Diagnosis:—When there has been previous inflammation, it is difficult to distinguish between the organic murmurs and those which this condition has induced. With hypertrophy there is increased energy in the heart's action, with dilatation there is feebleness; with hypertrophy there is a slow, full round, regular pulse that resists compression; with dilatation there is a small rapid, soft, feeble pulse, easily compressible; with simple hypertrophy there is cerebral fulness, excitability of the circulation of the brain with throbbing carotids; with dilatation there may be no unusual fulness of the cerebral circulation, or anemia may exist with apparent pulsation in the veins of the neck.

Prognosis:—If the conditions are diagnosed early and all the factors are taken in hand at once, the patient's life may be prolonged many years. The author has under observation a case which was induced by prolonged violent dancing, developing within a short time more than twenty-six years ago. With a full appreciation of the character and danger of the condition a course of life was laid out for the young man which he has carried out with no violation during the entire time. There was no apparent increase in the dilatation for perhaps fifteen years, but during the past ten years the evidences have become slowly more marked and the valvular sounds much more distinct, the dilatation seems to be uniform. The prognosis as to recovery is not good.

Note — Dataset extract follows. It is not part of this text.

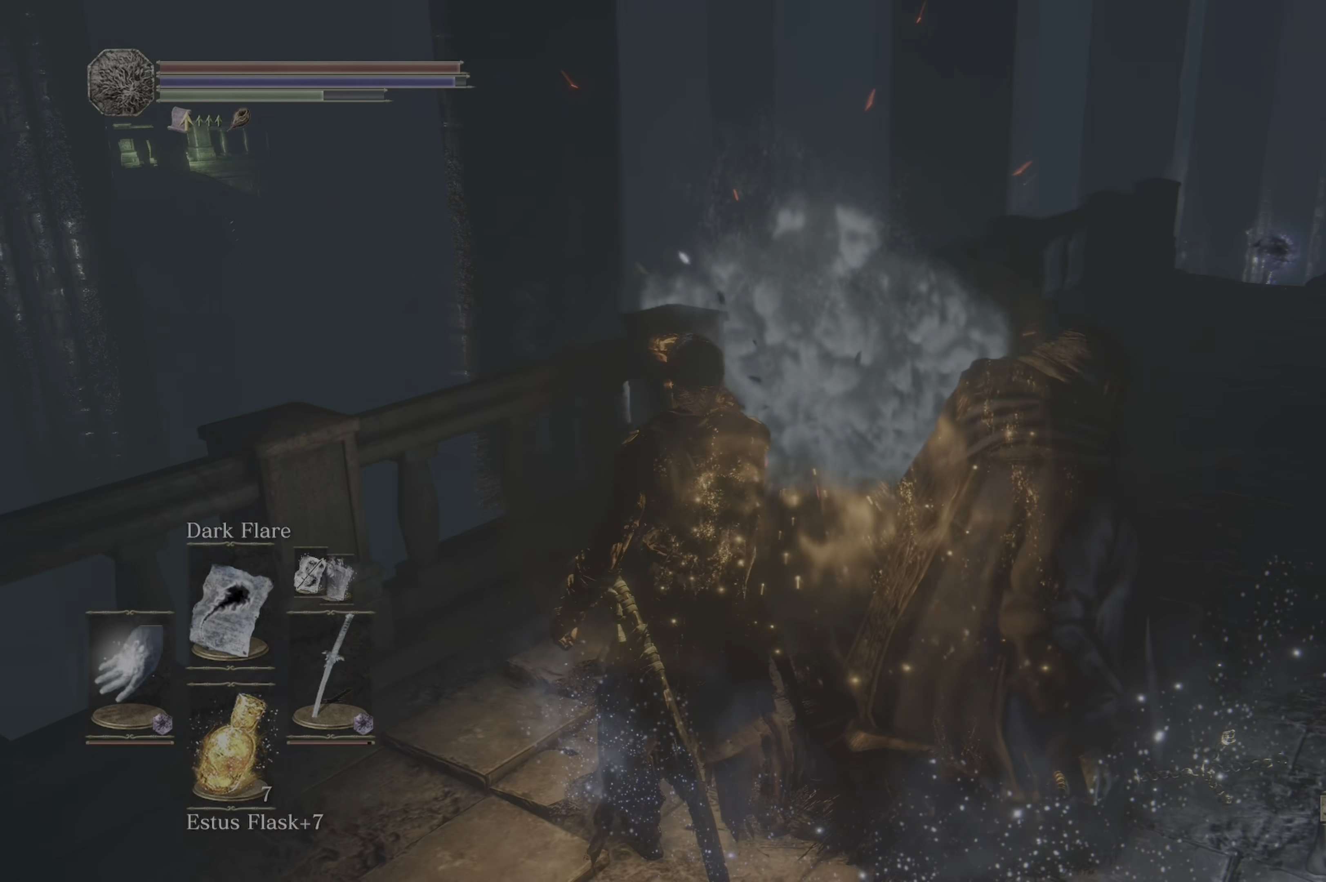
{"buttons": [], "left_stick": "center", "right_stick": "center", "events": []}
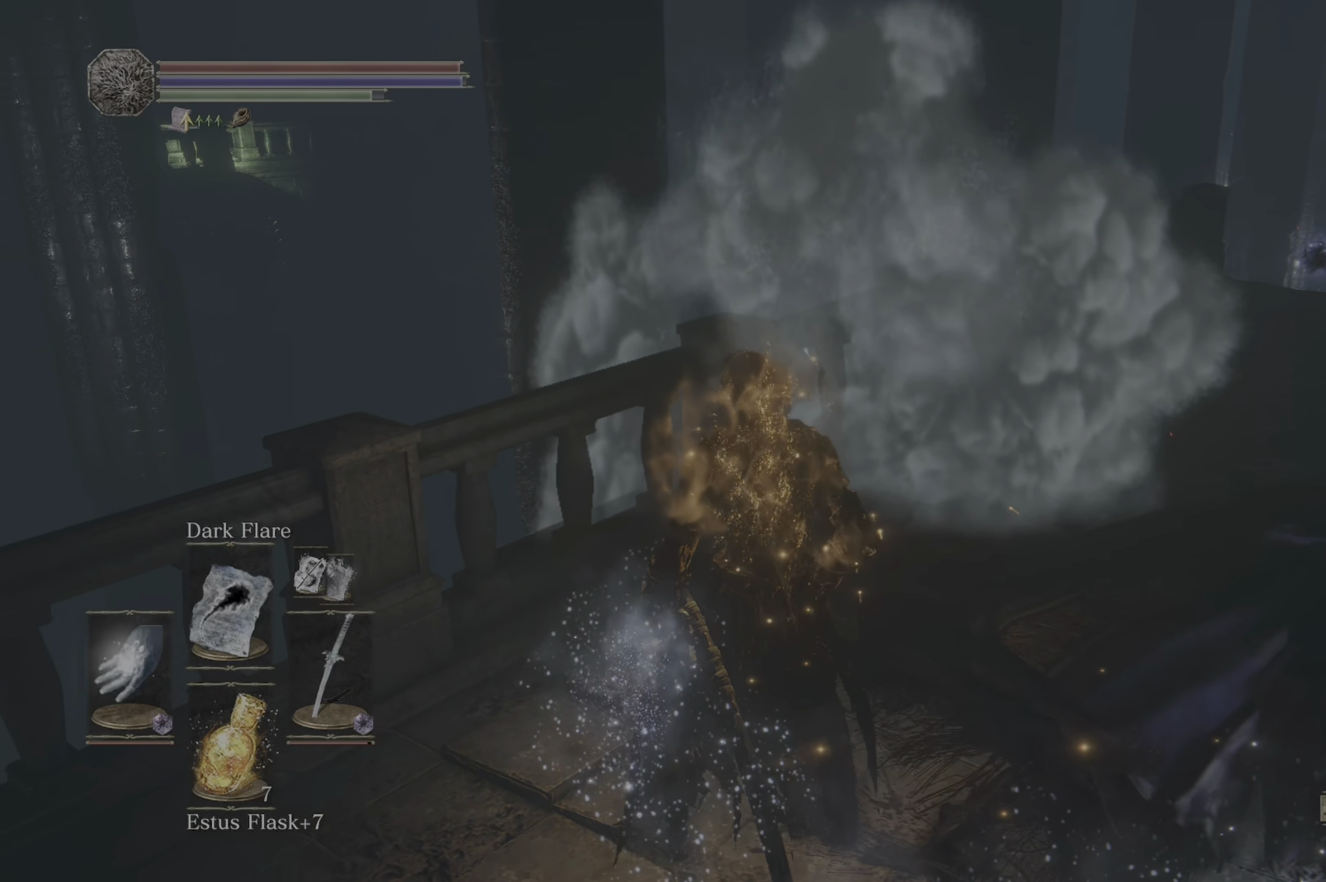
{"buttons": [], "left_stick": "center", "right_stick": "center", "events": [[267, "right_stick", "left"], [433, "right_stick", "center"]]}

Treatment:—In simple cases the use of pure heart tonics which exercise their influence, devoid of any stimulation, are to be selected. The patient must avoid excitement of whatever character, must eat plain, easily digested and highly nutritious food, must control all inclination to anger, and must avoid anxiety and worry. He must be placed in the most favorable environment possible. Agents calculated to produce an improved tone of the nervous system and to encourage the digestion and appropriation of nutrition are all essential.